Out of every legit email message you get in your Inbox, how much of it would you say is spam? 20%? 50%? While it can vary a lot based on your activities and type of filtering, the worldwide average is stunning. A whopping 90% of email has been reported as spam. An U.S. email security company, Postini, performed a study and came to the conclusion that spam has been on the rise the past few months, nearly tripling the amount sent worldwide:
His company has detected 7 billion spam e-mails worldwide in November compared to 2.5 billion in June. Spam in Britain has risen by 50 percent in the last two months alone, according to Internet security company SurfControl.

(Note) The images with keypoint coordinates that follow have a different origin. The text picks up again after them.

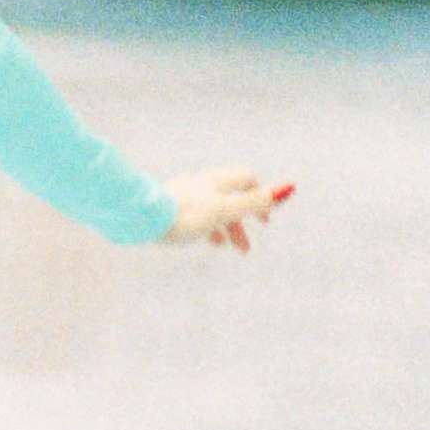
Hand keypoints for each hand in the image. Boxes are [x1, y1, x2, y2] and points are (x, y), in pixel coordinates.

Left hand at [161, 169, 294, 254]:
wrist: (143, 218)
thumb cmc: (186, 215)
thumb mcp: (225, 211)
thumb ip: (254, 202)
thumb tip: (286, 189)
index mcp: (217, 180)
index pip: (247, 179)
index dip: (260, 197)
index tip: (265, 220)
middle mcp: (202, 183)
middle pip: (231, 198)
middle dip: (243, 221)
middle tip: (248, 246)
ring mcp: (185, 194)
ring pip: (214, 209)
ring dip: (228, 229)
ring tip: (234, 250)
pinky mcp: (172, 207)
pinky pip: (196, 216)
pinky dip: (209, 228)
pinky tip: (211, 242)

That is beyond bad, that is sickening. Blaming 80% of that volume on a small number of "illegal gangs", even if those numbers are remotely accurate it's a sad state of affairs that people must deal with such volume of useless junk. Is it really possible to stop it? After all, if nobody ever replied to a spam mail, there would be no incentive for these criminals to mail them out. Which means somewhere along the line, one of those millions of spam-laden Inboxes is replying to it. While many countries are enacting laws to prevent and attack spam, and companies are becoming more aggressive in fighting it, there are many who think that simply isn't the correct approach:
It will only end when people stop buying diet pills, herbal highs and sexual performance enhancers, said Dave Rand, of Internet security firm Trend Micro. "The products they are selling by spam are exactly the same products that they sold in the Middle Ages," he said. "This really is a human problem, not a computer problem."
Is he right? Quite possibly. An international problem, however, requires an international solution. The situation will probably never change until companies and legal agencies across the world begin working together.